Air Toxicity Prediction

This is my Third Year project which aims to predict air toxicity levels in Mumbai, India, focusing on pollutant concentrations at three locations: Chakala, Kurla, and the Airport. The goal is to find the best algorithm for pollutant data using machine learning models like Linear Regression, Random Forest, Decision Tree, LSTM, and XGBoost. Predictions from each model are compared using RMSE.

Project Structure

In Version 1.0 folder all demo files are present. On which we performed trial and error.
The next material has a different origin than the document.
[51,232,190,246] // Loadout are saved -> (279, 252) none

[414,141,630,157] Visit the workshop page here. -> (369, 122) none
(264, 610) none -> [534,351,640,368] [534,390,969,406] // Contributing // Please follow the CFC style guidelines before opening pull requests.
In Version 2.0 folder all the final files are present. On which we performed final analysis. The project is organized into two main folders: data and notebook which is inside Version 2.0.

Data

The data folder contains two subfolders: raw and processed.
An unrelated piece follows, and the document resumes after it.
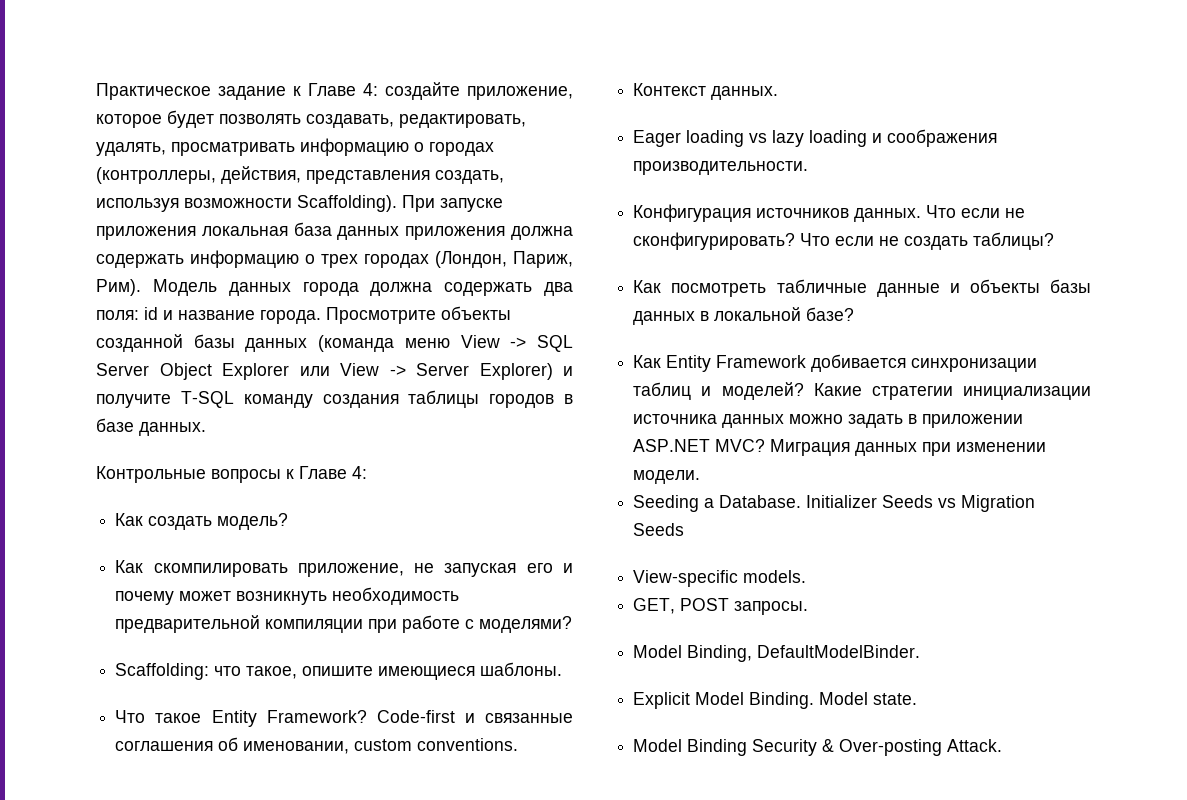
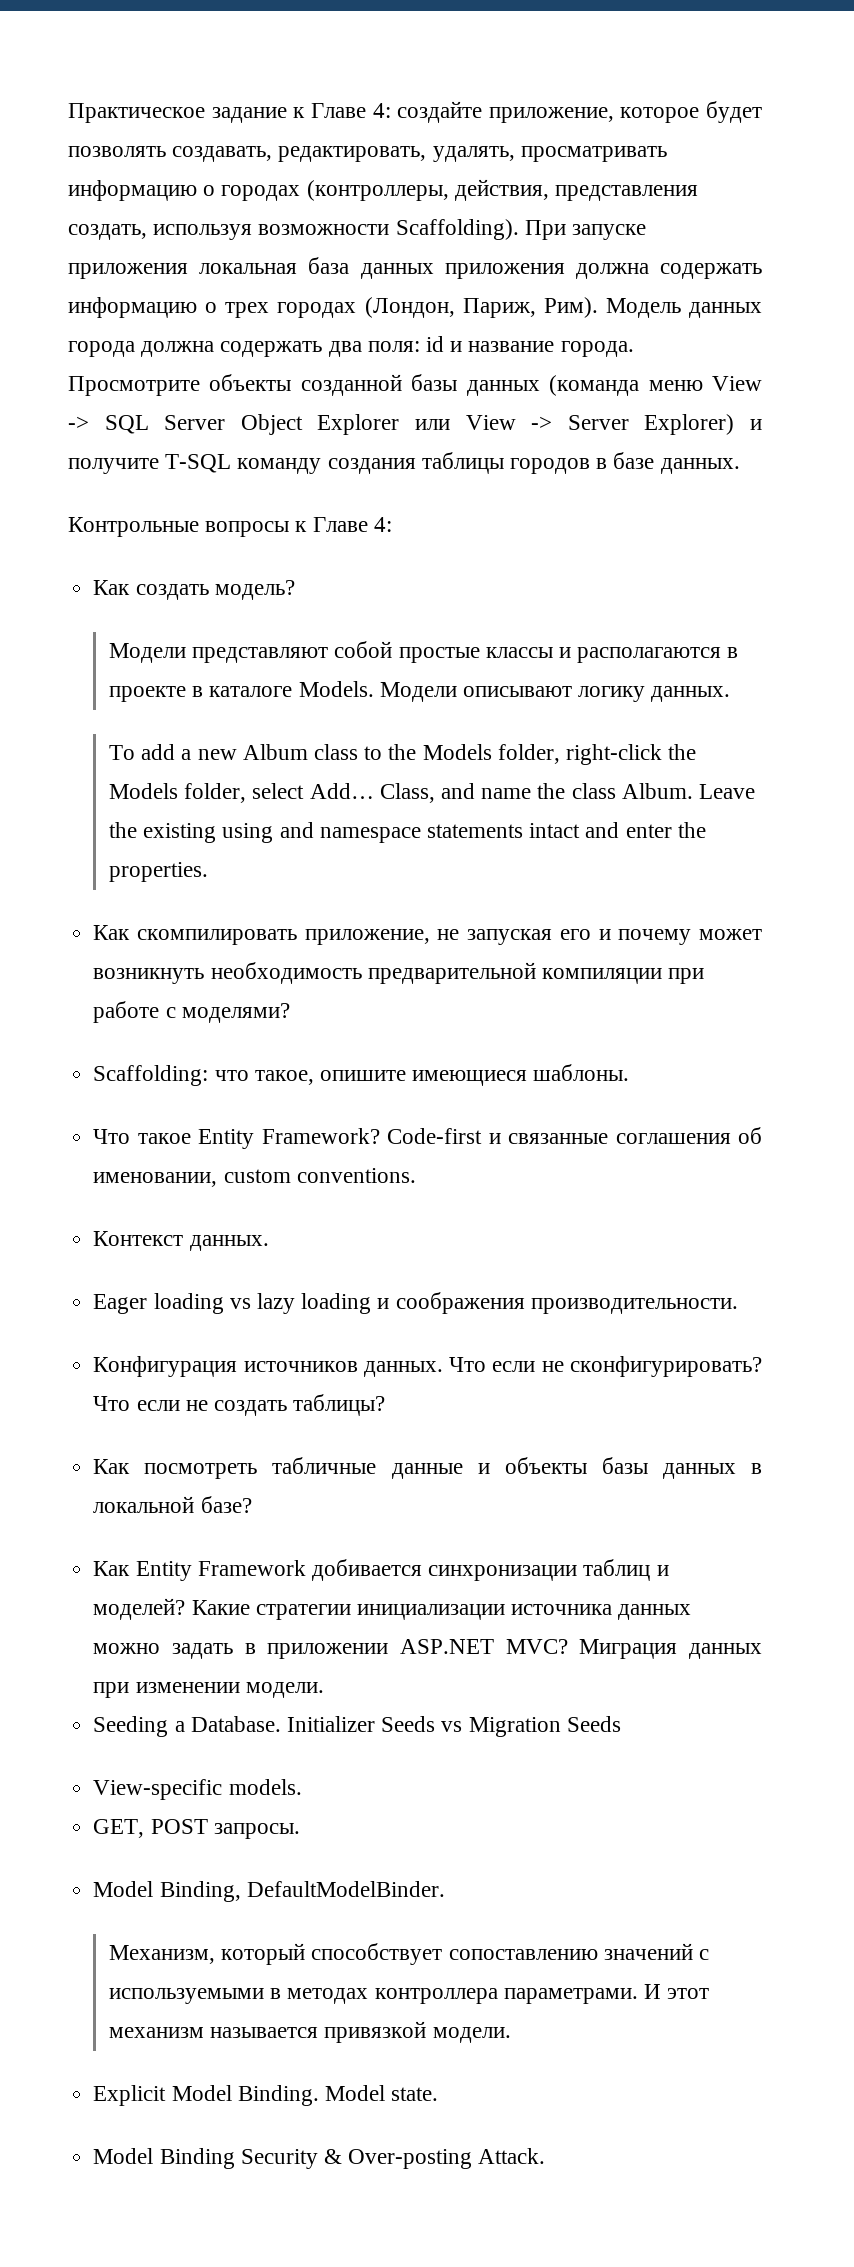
(289, 521) none -> [108,641,739,663] [108,681,731,702] [108,744,697,765] [108,783,755,803] [108,822,706,843] [108,862,208,882] // Модели представляют собой простые классы и располагаются в проекте в каталоге Models. Модели описывают логику данных. // To add a new Album class to the Models folder, right-click the Models folder, select Add… Class, and name the class Album. Leave the existing using and namespace statements intact and enter the properties.
(921, 651) none -> [108,1943,709,1965] [108,1984,710,2004] [108,2021,511,2043] // Механизм, который способствует сопоставлению значений с используемыми в методах контроллера параметрами. И этот механизм называется привязкой модели.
  • raw: Contains the raw pollutant concentration data for the three locations in Mumbai.
  • processed: Contains the preprocessed data, ready for analysis and modeling.

Notebook

The notebook folder contains Python notebooks organized into four subfolders: EDA, Prediction, Forecast, and a temporary/dump folder.
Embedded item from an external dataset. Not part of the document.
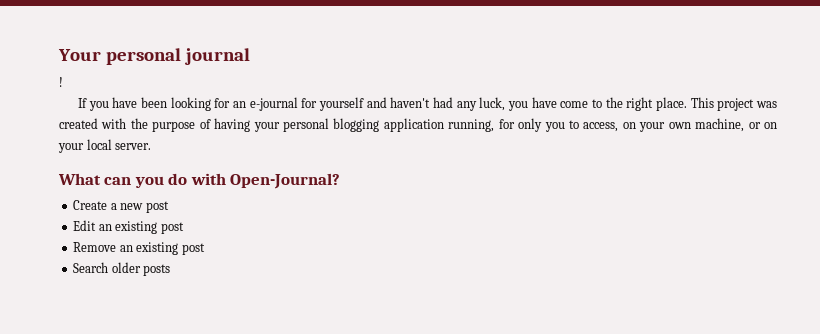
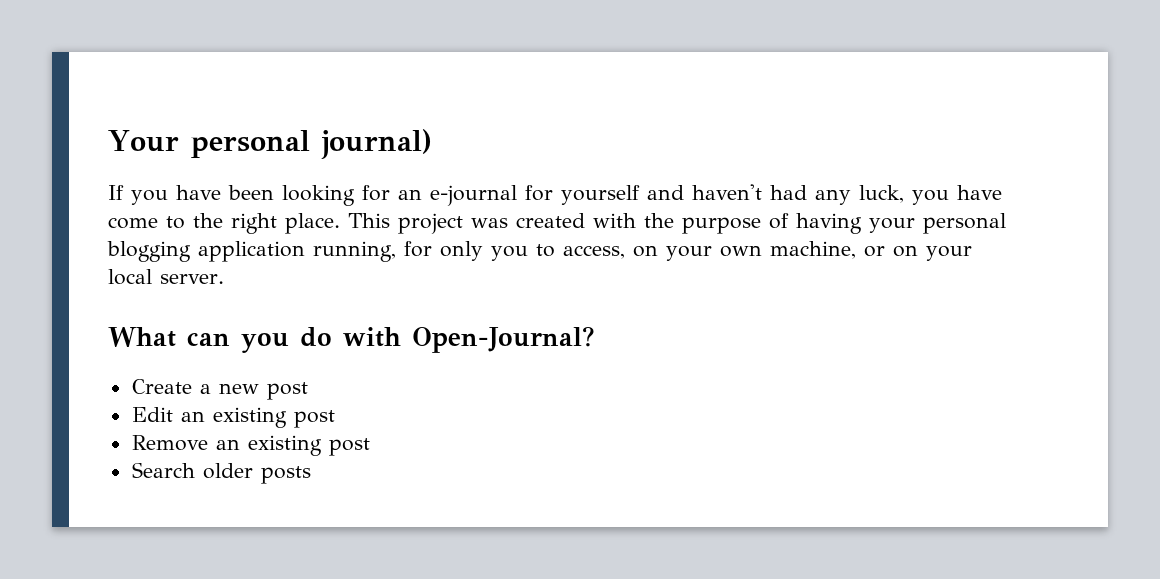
[184,48,250,65] [59,77,63,87] journal // ! -> [320,129,432,159] journal)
  • EDA: Contains notebooks for exploratory data analysis.
  • Prediction: Contains notebooks for building and evaluating prediction models using various machine learning algorithms.
  • Forecast: Contains notebooks for forecasting pollutant concentrations.
  • temp/dump: A temporary folder for storing miscellaneous files and work-in-progress notebooks.

References

Additional Data Sources

Getting Started

  1. Clone the repository to your local machine.
  2. Install the required Python packages.
  3. Run the notebooks in the following order: Preprocessing, EDA, Prediction, and Forecast.

Contributing

Contributions to the project are welcome! If you'd like to contribute, please follow the standard GitHub workflow of forking the repository and creating a pull request.